§ **Task brief**: Each line that includes the word "lines" should be copied from the records.

** Information shown follows **

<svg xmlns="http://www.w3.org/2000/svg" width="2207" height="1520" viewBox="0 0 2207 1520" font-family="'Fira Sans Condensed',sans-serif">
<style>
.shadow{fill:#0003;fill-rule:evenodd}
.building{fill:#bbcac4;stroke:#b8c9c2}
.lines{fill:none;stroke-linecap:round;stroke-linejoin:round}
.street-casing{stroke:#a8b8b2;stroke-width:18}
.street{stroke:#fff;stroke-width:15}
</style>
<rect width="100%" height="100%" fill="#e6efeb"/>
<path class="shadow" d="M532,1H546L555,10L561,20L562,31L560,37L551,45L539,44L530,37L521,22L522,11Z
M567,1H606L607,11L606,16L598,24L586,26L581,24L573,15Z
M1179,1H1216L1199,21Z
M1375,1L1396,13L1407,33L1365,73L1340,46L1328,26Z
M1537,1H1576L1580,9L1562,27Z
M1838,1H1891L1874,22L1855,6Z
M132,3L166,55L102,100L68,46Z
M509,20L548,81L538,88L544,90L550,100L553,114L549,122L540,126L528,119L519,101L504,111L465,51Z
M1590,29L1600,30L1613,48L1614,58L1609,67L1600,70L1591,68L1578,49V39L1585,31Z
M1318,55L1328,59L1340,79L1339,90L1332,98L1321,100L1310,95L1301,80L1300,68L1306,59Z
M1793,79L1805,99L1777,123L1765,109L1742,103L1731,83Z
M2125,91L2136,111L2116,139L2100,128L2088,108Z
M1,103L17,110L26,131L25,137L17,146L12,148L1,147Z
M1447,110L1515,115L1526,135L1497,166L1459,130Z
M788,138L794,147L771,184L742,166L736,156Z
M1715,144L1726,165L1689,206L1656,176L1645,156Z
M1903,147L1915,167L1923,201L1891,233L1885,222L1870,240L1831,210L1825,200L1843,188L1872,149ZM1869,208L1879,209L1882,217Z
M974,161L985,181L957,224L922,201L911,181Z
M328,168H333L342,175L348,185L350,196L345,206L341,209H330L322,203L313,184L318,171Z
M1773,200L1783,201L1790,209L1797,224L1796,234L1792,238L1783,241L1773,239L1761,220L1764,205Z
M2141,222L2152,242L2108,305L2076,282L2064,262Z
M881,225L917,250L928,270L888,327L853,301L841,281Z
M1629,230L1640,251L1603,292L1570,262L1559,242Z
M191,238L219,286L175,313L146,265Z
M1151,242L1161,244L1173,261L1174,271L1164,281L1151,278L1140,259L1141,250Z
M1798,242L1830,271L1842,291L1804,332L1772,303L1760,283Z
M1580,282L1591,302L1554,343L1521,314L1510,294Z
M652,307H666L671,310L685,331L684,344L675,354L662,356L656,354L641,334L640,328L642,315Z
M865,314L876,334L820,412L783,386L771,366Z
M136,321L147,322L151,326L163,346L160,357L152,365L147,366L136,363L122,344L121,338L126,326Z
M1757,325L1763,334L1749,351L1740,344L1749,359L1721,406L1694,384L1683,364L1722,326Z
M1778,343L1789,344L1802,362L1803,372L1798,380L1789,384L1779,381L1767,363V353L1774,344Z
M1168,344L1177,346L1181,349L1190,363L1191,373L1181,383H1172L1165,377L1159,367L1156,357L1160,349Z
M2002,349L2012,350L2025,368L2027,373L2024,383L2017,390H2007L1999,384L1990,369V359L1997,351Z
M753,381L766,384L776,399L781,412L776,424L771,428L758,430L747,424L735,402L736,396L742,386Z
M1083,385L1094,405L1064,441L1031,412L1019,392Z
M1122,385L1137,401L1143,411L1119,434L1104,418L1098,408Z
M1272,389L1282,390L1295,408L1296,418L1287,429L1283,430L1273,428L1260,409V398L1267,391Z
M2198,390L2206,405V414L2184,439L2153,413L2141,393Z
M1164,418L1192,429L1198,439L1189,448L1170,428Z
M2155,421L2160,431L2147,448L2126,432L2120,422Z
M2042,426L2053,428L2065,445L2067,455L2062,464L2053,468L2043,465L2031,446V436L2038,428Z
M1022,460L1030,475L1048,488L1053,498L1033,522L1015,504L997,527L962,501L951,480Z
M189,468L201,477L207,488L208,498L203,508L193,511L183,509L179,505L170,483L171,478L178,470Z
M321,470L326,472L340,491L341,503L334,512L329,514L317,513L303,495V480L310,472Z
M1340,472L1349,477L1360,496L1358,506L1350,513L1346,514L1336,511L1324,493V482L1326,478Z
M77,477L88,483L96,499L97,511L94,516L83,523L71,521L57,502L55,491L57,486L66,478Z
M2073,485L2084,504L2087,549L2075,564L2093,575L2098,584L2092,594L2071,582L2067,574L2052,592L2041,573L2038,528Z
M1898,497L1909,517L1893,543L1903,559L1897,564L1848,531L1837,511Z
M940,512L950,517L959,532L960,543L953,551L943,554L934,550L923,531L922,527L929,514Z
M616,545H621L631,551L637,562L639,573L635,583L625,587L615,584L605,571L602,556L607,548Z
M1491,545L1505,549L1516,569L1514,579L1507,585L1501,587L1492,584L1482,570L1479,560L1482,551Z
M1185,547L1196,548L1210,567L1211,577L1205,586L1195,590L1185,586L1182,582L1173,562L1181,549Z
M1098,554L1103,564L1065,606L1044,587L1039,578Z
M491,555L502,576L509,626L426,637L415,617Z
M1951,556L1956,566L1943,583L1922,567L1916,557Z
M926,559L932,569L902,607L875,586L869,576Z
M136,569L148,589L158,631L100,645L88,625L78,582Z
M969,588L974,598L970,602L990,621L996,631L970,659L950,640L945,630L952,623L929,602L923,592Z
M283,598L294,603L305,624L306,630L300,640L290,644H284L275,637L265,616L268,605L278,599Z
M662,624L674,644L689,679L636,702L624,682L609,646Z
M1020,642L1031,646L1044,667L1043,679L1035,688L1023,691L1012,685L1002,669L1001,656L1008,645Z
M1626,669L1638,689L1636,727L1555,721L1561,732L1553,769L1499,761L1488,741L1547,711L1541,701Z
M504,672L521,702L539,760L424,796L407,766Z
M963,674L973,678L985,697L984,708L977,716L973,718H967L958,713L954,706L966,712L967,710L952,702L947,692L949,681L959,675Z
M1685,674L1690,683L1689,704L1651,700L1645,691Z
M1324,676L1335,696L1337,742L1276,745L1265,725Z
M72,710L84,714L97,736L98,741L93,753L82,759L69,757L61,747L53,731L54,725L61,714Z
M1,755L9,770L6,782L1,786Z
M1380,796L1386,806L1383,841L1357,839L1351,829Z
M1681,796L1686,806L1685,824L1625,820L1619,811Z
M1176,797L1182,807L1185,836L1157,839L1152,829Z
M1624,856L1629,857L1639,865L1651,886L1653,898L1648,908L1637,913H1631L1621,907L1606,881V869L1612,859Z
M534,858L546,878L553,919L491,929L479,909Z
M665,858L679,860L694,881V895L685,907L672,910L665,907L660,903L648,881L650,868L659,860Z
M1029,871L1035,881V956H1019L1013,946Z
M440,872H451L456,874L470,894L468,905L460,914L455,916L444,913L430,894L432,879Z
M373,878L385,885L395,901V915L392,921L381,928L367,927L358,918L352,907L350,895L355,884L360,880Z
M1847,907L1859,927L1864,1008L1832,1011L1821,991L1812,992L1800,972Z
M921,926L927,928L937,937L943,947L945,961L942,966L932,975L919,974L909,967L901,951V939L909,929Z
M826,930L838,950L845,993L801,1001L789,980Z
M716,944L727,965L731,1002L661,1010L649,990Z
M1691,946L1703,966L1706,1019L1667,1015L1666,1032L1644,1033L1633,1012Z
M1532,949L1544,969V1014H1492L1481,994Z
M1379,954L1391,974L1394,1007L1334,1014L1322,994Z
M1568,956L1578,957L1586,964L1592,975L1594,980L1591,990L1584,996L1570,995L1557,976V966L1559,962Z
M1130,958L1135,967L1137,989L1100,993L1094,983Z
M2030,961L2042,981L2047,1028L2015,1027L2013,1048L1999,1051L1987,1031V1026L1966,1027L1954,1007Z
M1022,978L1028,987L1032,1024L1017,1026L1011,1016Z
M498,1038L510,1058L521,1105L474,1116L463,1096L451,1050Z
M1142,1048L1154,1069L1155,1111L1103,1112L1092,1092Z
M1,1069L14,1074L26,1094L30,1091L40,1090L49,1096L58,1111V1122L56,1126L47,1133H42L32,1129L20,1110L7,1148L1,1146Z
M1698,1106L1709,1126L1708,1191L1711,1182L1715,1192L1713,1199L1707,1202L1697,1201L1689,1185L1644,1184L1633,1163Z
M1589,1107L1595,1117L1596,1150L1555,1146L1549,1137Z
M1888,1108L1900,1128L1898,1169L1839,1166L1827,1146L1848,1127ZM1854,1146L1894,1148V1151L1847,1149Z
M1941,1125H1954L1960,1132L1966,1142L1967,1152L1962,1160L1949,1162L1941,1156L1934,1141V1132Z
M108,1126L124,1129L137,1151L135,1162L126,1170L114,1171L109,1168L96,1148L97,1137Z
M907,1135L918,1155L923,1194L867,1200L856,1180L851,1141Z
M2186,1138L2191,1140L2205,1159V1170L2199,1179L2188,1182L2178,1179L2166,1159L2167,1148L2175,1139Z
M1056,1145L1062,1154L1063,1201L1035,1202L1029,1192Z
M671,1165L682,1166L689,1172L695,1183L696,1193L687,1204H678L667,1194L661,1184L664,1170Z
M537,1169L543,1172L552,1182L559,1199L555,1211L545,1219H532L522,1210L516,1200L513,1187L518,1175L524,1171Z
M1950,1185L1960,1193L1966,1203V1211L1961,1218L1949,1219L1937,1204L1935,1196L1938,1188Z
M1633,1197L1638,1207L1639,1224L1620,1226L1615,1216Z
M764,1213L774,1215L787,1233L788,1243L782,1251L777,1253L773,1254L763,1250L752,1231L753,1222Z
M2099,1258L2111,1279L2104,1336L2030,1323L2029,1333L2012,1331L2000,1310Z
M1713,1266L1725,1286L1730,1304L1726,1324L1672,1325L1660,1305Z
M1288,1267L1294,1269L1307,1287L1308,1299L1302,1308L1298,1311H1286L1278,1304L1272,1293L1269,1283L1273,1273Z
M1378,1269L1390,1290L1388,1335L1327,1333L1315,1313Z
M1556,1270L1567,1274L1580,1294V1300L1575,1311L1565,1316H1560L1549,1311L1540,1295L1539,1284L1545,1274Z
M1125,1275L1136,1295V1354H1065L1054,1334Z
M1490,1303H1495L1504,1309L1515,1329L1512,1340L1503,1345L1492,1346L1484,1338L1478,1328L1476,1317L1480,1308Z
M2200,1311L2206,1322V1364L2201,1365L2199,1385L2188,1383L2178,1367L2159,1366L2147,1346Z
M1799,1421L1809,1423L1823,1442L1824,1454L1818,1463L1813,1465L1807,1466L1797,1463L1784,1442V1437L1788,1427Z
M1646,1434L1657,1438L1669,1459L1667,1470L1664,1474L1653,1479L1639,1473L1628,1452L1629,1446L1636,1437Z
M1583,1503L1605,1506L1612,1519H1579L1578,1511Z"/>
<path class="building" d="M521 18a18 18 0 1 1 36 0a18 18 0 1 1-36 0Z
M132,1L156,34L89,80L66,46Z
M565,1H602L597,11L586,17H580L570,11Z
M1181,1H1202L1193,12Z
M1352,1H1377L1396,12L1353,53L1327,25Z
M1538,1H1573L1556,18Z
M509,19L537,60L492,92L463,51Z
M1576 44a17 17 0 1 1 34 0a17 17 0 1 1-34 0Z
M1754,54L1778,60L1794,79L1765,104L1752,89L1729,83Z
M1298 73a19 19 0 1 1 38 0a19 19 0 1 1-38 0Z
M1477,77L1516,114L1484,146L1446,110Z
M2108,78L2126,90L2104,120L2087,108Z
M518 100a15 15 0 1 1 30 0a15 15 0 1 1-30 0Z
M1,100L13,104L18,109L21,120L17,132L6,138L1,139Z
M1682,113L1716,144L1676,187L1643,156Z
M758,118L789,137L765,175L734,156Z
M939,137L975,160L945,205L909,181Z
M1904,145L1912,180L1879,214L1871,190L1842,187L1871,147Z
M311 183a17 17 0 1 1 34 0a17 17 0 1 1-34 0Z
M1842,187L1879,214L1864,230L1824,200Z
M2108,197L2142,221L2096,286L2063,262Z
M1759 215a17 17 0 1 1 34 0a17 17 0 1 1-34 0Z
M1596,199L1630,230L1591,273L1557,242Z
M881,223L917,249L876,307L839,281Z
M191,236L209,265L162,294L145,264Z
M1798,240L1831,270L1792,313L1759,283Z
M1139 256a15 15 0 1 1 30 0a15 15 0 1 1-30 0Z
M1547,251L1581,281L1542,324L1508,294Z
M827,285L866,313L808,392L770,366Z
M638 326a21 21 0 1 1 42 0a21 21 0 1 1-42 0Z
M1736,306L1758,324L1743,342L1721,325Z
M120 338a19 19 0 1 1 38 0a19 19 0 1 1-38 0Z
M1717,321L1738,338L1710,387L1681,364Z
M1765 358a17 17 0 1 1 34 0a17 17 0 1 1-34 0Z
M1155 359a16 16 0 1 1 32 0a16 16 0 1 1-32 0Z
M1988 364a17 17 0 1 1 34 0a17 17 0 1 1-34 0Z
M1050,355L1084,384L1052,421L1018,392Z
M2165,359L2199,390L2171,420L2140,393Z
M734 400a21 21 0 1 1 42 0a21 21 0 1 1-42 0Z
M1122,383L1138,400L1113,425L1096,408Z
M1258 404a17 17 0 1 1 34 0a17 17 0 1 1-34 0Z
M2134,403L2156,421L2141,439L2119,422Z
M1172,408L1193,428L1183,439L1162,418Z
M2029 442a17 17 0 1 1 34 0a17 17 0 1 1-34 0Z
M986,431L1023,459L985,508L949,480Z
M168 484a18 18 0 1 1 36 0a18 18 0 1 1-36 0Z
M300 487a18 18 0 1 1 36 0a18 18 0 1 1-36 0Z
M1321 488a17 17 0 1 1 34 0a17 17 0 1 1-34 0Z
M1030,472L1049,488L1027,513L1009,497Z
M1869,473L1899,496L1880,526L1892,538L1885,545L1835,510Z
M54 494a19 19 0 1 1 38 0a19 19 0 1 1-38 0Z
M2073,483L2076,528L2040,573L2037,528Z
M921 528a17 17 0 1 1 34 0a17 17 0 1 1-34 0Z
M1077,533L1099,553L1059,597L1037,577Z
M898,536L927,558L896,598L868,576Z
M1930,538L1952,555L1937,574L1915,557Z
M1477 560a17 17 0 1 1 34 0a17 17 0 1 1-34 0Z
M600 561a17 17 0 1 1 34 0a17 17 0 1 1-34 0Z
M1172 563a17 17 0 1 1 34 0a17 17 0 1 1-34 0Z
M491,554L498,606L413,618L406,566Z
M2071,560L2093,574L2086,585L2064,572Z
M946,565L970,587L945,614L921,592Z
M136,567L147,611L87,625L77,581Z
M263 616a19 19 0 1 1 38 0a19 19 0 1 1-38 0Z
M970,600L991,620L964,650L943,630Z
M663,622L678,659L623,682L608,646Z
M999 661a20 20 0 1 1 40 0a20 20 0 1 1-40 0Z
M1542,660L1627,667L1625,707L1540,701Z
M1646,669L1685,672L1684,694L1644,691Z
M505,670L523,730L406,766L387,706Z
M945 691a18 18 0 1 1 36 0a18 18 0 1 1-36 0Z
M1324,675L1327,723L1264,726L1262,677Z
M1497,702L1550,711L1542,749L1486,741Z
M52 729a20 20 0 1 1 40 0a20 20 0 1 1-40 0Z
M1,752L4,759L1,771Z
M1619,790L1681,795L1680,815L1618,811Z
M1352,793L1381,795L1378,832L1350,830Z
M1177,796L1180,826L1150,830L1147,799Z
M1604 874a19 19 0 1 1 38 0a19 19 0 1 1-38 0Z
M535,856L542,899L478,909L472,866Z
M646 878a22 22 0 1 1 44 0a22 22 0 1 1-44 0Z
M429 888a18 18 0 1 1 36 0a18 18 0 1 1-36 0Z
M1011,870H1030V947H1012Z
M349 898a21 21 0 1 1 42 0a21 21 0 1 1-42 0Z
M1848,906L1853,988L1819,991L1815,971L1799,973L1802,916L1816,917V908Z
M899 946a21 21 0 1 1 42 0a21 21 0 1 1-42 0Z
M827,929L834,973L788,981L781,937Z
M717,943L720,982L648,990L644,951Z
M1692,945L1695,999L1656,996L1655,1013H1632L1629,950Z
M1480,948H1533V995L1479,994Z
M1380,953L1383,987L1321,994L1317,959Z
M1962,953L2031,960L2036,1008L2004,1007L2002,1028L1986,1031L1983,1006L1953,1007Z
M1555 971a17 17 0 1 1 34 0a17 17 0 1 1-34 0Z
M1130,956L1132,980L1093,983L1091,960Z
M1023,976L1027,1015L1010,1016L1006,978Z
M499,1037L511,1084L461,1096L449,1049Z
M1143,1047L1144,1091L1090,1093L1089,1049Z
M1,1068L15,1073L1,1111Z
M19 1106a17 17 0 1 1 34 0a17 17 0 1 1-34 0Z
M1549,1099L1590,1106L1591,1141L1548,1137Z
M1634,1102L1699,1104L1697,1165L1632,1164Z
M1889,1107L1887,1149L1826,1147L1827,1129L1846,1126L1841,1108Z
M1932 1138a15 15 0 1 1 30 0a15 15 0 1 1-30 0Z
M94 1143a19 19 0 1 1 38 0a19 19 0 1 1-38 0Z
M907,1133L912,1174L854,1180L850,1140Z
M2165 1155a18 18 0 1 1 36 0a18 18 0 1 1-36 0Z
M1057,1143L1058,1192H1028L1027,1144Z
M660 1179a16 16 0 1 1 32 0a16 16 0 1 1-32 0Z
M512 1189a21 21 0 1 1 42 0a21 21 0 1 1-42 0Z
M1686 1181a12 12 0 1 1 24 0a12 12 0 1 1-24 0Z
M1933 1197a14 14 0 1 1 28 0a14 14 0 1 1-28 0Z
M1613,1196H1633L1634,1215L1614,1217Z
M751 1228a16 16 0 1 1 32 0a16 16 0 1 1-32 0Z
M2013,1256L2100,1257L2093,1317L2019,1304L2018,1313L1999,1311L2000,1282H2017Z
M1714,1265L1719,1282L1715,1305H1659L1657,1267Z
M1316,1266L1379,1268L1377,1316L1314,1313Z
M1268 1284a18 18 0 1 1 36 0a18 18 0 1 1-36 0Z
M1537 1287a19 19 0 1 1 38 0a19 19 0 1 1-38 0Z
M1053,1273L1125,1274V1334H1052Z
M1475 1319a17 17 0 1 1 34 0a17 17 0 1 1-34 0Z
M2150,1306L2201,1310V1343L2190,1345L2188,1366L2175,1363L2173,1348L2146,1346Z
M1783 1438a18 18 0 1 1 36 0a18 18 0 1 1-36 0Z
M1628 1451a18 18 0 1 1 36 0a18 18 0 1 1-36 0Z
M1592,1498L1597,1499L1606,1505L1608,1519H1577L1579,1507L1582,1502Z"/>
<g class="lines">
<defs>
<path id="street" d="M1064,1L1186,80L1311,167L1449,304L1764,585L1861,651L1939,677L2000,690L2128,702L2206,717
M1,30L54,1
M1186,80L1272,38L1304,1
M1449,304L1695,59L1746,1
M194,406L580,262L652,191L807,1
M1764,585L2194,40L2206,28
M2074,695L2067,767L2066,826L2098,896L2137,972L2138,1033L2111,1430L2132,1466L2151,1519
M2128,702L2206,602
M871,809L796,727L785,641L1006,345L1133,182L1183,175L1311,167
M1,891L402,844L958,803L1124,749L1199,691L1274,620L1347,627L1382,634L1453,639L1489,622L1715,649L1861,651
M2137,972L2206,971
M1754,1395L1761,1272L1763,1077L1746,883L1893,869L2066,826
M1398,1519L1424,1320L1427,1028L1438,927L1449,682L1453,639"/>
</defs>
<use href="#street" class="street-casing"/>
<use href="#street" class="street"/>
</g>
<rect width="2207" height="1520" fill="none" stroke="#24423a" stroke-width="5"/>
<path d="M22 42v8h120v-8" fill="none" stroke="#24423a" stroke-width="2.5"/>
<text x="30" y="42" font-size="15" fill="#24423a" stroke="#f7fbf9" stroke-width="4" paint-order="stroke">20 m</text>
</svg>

** End of Information shown **

§ **Written reply**:
.lines{fill:none;stroke-linecap:round;stroke-linejoin:round}
<g class="lines">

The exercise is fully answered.